[Stored data]
_ _ _
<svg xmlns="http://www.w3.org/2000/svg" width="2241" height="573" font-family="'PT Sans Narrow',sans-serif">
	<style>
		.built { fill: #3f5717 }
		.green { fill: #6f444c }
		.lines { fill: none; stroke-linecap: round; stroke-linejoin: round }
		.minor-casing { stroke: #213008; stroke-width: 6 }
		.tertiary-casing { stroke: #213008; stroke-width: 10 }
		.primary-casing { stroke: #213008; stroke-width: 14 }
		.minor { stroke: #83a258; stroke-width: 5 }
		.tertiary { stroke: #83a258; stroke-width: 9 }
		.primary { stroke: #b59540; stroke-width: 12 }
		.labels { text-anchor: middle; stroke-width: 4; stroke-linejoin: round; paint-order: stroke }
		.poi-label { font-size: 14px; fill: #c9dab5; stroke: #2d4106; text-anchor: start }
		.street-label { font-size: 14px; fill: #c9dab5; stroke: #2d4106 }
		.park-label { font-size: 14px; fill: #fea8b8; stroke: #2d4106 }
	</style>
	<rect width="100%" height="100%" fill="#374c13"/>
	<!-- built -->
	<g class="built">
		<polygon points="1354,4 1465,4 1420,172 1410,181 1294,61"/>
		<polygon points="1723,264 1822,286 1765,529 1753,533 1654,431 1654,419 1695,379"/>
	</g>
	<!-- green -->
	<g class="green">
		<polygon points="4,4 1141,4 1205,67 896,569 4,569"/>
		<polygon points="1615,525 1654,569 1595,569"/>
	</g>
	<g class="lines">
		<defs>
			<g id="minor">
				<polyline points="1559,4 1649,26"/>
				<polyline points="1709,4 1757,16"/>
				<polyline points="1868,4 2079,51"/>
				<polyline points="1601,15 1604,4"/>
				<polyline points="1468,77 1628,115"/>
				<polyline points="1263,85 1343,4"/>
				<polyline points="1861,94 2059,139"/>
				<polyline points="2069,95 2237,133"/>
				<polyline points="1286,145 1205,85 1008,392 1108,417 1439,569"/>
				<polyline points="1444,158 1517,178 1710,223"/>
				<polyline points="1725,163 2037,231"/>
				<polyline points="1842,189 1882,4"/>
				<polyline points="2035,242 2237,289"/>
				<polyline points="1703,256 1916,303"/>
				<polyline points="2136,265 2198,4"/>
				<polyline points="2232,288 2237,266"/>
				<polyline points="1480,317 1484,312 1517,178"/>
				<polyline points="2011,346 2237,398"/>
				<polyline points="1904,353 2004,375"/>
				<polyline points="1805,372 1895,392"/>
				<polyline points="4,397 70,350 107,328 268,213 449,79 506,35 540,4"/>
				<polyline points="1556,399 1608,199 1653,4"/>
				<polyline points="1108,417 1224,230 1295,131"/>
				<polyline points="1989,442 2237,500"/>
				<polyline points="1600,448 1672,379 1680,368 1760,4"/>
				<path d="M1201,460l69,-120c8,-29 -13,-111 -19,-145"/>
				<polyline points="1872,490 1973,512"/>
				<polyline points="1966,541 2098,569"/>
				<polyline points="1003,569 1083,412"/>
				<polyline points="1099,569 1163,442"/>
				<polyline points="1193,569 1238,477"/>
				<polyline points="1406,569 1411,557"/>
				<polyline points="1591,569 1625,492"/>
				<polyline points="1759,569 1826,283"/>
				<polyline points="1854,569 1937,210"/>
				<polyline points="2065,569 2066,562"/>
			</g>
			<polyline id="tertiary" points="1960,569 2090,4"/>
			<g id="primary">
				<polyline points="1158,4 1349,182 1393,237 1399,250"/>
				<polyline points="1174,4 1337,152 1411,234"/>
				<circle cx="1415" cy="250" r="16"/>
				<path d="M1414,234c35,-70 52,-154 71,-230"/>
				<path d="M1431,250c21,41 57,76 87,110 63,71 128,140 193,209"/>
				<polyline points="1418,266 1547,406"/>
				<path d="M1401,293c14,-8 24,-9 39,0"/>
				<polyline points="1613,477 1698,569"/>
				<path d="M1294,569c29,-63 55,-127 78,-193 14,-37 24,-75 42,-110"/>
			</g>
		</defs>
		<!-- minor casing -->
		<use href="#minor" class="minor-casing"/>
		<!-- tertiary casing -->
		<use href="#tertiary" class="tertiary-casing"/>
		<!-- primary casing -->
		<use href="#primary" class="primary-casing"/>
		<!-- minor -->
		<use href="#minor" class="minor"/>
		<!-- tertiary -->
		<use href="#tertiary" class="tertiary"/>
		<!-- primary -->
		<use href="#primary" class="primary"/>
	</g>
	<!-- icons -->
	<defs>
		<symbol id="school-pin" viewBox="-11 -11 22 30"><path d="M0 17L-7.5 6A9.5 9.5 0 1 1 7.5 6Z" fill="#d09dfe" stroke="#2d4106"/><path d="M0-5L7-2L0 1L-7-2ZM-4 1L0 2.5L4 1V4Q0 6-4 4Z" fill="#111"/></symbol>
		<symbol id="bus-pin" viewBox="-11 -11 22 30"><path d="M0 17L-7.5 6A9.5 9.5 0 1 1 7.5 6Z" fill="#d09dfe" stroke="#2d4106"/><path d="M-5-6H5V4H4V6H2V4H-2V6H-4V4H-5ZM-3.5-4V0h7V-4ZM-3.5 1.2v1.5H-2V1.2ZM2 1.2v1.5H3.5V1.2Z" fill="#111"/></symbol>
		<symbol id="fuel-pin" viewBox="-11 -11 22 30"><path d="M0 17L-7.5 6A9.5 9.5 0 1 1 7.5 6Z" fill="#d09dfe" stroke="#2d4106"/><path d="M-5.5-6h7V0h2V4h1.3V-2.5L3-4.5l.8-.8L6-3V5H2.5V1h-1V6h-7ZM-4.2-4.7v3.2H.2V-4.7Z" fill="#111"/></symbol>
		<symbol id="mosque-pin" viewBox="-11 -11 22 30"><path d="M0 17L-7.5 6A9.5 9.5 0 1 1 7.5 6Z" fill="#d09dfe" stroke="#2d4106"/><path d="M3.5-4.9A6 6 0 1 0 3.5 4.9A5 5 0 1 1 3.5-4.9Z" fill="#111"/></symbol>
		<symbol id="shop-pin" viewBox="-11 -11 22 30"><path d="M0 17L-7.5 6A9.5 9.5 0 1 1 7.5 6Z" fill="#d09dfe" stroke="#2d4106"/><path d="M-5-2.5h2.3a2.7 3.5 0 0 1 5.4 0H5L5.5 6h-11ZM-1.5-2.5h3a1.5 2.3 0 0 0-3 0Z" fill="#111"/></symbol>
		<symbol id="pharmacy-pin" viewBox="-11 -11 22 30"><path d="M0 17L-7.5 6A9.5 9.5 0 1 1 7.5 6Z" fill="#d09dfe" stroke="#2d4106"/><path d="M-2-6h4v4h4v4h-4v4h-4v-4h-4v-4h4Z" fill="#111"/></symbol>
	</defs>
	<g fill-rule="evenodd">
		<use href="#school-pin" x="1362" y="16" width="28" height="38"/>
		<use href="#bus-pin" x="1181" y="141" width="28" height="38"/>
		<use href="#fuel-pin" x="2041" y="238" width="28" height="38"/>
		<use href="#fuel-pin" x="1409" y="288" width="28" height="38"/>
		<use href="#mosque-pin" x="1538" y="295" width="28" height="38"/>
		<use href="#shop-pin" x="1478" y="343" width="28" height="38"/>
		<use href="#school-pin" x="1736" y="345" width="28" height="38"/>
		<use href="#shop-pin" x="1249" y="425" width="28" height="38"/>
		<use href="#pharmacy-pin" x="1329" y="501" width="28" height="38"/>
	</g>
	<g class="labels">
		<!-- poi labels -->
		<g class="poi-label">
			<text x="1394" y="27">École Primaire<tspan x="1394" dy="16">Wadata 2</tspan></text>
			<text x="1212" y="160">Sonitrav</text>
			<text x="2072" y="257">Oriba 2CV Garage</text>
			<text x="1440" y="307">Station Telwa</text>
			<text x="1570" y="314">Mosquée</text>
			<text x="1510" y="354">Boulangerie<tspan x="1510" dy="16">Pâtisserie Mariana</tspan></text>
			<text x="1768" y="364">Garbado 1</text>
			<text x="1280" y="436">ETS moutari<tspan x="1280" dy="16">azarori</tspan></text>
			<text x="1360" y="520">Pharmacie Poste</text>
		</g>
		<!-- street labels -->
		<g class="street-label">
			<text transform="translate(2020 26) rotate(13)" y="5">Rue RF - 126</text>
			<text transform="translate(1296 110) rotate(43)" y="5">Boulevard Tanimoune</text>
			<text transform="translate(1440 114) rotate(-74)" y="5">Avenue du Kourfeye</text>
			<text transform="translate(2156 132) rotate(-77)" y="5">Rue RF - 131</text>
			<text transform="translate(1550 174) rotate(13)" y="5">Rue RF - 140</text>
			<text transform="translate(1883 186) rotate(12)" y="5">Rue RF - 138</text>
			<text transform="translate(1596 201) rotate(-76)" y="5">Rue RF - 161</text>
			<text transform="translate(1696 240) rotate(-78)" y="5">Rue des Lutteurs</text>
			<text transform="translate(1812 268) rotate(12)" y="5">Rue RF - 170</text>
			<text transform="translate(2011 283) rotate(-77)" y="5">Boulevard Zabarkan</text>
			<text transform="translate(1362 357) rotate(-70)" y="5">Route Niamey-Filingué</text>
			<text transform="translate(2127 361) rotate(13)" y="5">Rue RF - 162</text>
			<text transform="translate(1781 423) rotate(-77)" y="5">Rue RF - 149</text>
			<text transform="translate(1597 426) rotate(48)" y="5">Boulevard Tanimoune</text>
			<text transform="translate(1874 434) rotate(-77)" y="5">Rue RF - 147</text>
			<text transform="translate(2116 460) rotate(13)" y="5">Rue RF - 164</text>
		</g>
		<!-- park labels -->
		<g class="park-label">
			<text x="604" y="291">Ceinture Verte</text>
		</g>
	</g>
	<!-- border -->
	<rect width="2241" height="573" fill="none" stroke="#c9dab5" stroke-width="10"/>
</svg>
_ _ _
What you have to do -> As you read the records above, find each line that contains "lines" and copy it.

Finished exercise ->
		.lines { fill: none; stroke-linecap: round; stroke-linejoin: round }
	<g class="lines">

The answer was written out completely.